Without including any pictures, give back all of the data exactly.

*** Block opens ***

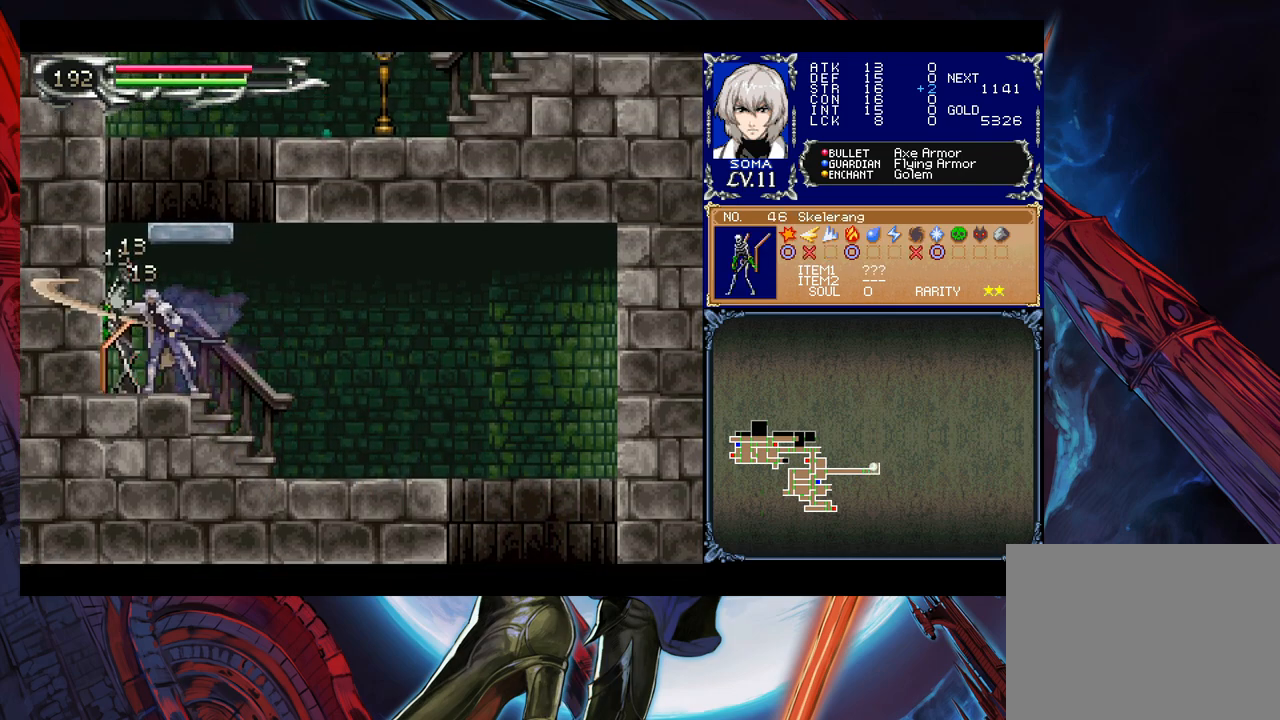
{"buttons": [], "left_stick": "center", "right_stick": "center", "events": [[183, "left_stick", "right"], [217, "B", "down"], [333, "B", "up"], [367, "left_stick", "center"]]}
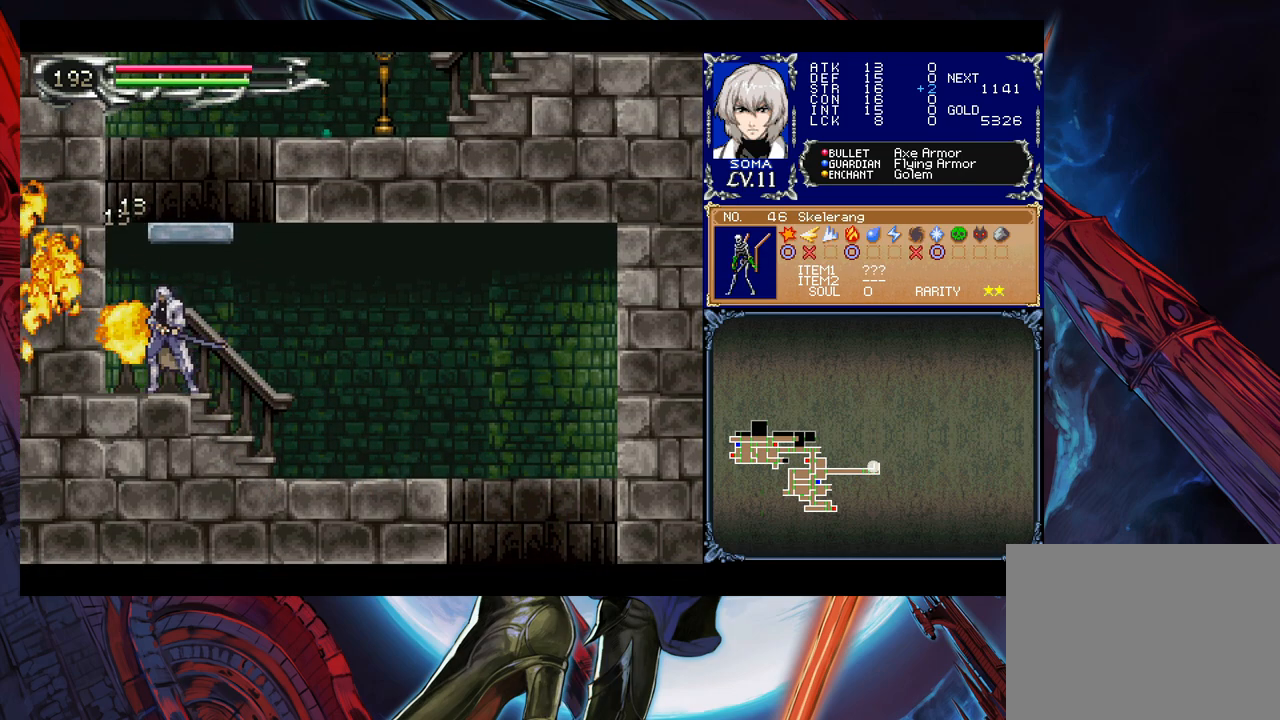
{"buttons": ["B"], "left_stick": "right", "right_stick": "center", "events": [[117, "B", "down"], [333, "left_stick", "right"]]}
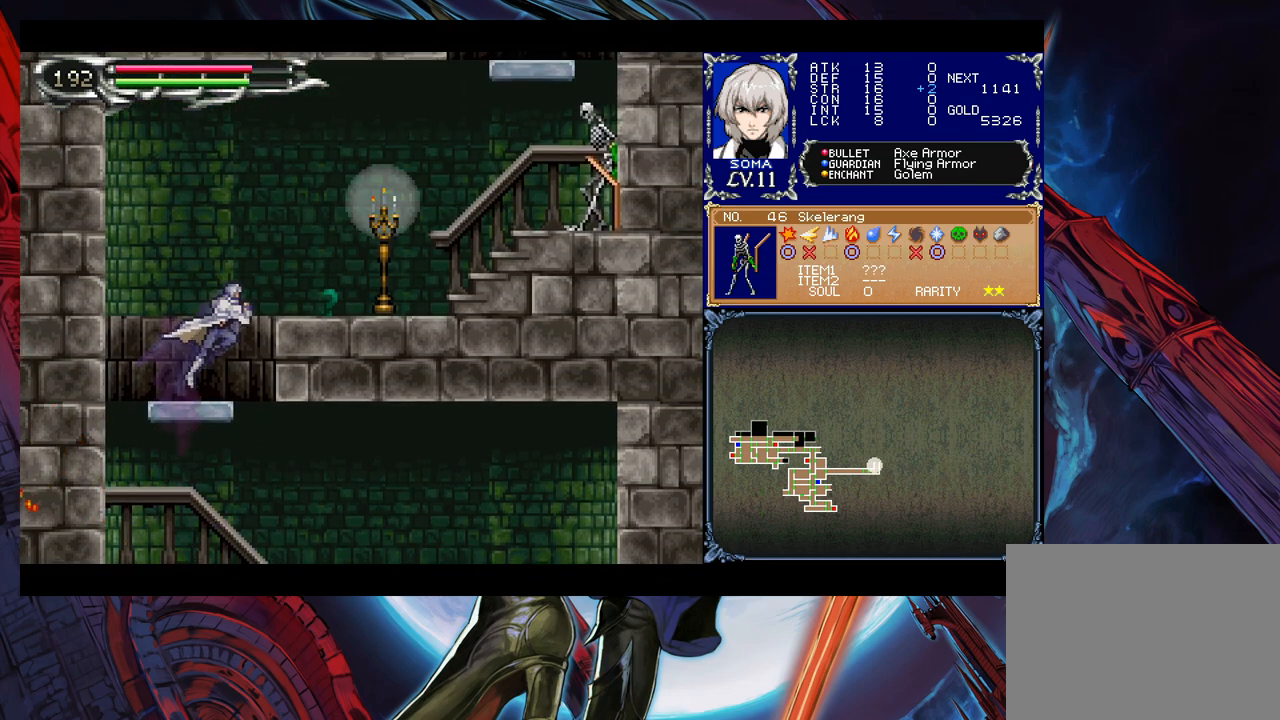
{"buttons": [], "left_stick": "left", "right_stick": "center", "events": [[17, "B", "up"], [33, "A", "down"], [83, "A", "up"], [167, "left_stick", "left"], [283, "left_stick", "right"], [317, "B", "down"], [417, "left_stick", "left"], [433, "B", "up"]]}
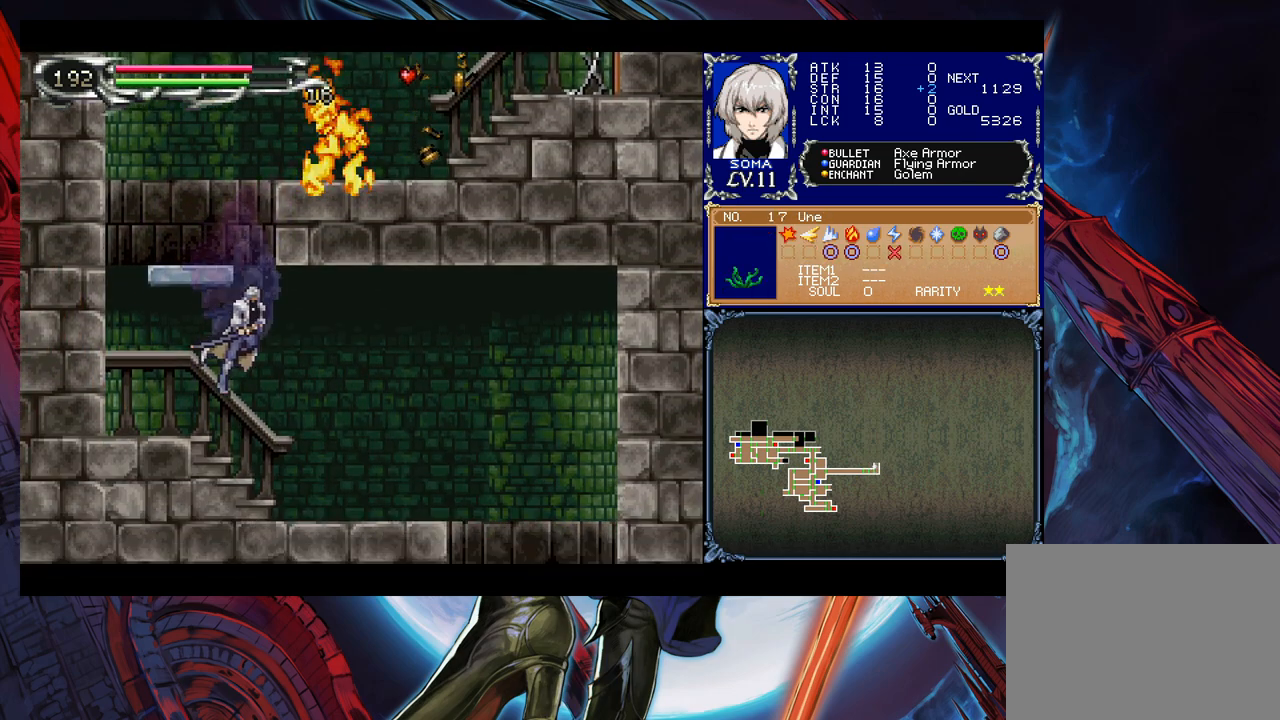
{"buttons": ["B"], "left_stick": "right", "right_stick": "center", "events": [[333, "B", "down"], [383, "left_stick", "center"], [433, "left_stick", "right"]]}
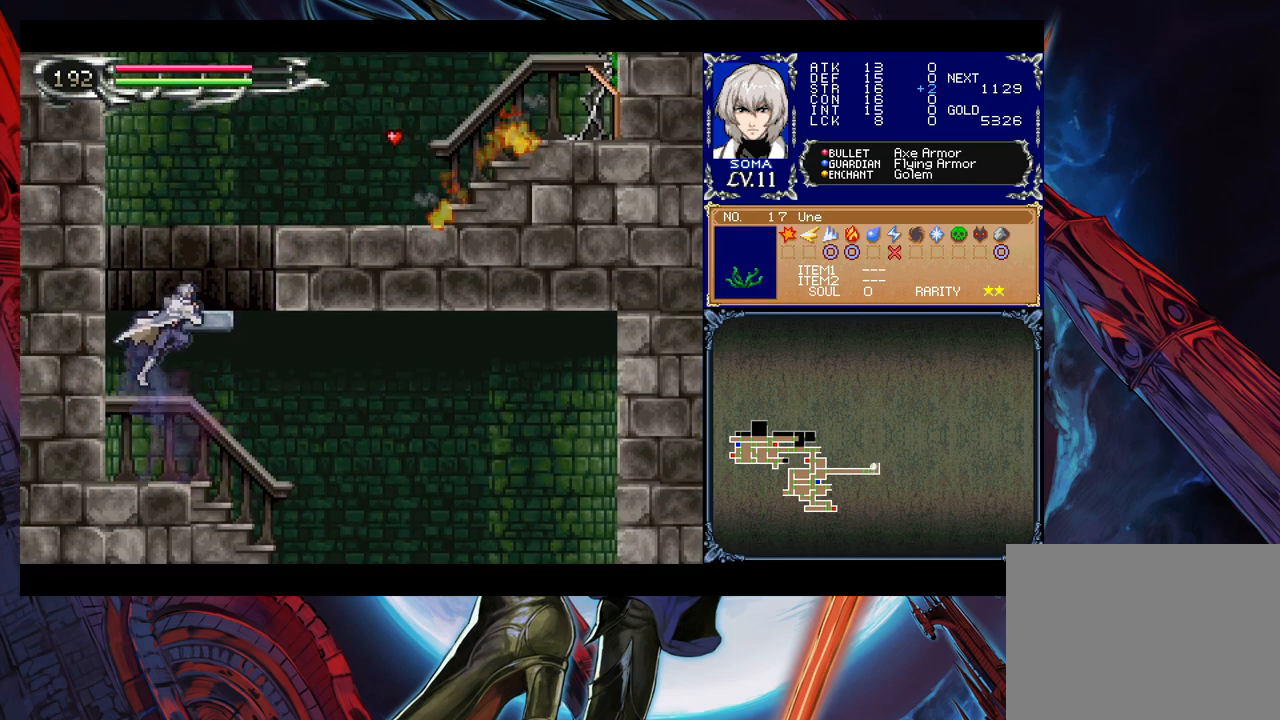
{"buttons": ["B"], "left_stick": "right", "right_stick": "center", "events": [[33, "left_stick", "center"], [283, "B", "up"], [317, "left_stick", "right"], [483, "B", "down"]]}
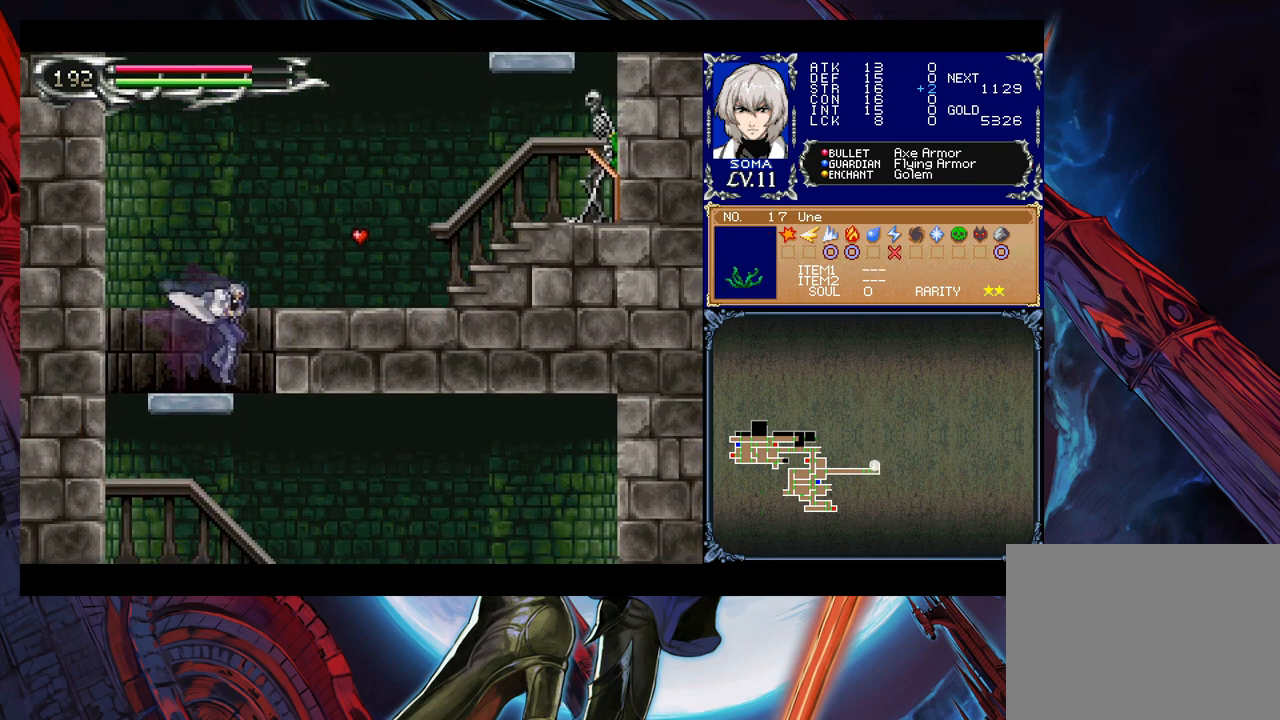
{"buttons": ["B"], "left_stick": "right", "right_stick": "center", "events": [[183, "B", "up"], [383, "left_stick", "left"], [433, "Y", "down"], [483, "B", "down"], [483, "Y", "up"], [483, "left_stick", "right"]]}
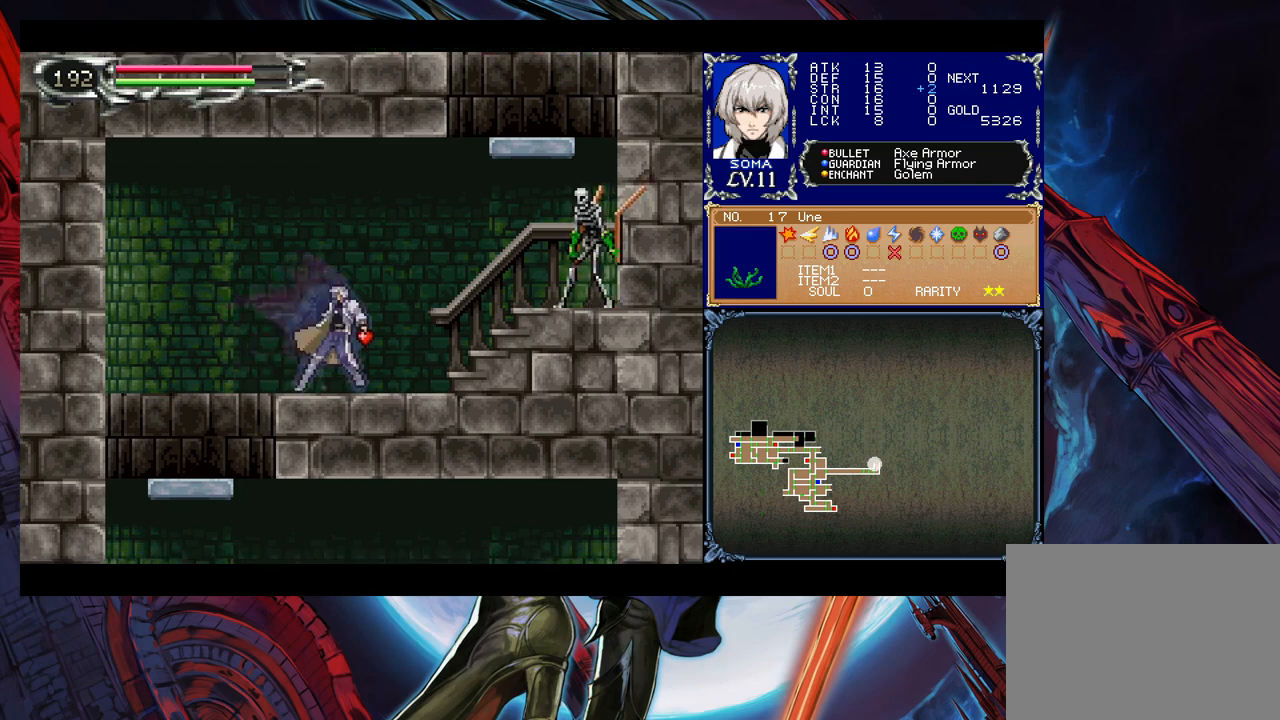
{"buttons": [], "left_stick": "right", "right_stick": "center", "events": [[33, "B", "up"], [283, "A", "down"], [333, "A", "up"]]}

*** Block closes ***

## WRITTEN RESPONSE
{"buttons": [], "left_stick": "center", "right_stick": "center", "events": [[183, "left_stick", "right"], [217, "B", "down"], [333, "B", "up"], [367, "left_stick", "center"]]}
{"buttons": ["B"], "left_stick": "right", "right_stick": "center", "events": [[117, "B", "down"], [333, "left_stick", "right"]]}
{"buttons": [], "left_stick": "left", "right_stick": "center", "events": [[17, "B", "up"], [33, "A", "down"], [83, "A", "up"], [167, "left_stick", "left"], [283, "left_stick", "right"], [317, "B", "down"], [417, "left_stick", "left"], [433, "B", "up"]]}
{"buttons": ["B"], "left_stick": "right", "right_stick": "center", "events": [[333, "B", "down"], [383, "left_stick", "center"], [433, "left_stick", "right"]]}
{"buttons": ["B"], "left_stick": "right", "right_stick": "center", "events": [[33, "left_stick", "center"], [283, "B", "up"], [317, "left_stick", "right"], [483, "B", "down"]]}
{"buttons": ["B"], "left_stick": "right", "right_stick": "center", "events": [[183, "B", "up"], [383, "left_stick", "left"], [433, "Y", "down"], [483, "B", "down"], [483, "Y", "up"], [483, "left_stick", "right"]]}
{"buttons": [], "left_stick": "right", "right_stick": "center", "events": [[33, "B", "up"], [283, "A", "down"], [333, "A", "up"]]}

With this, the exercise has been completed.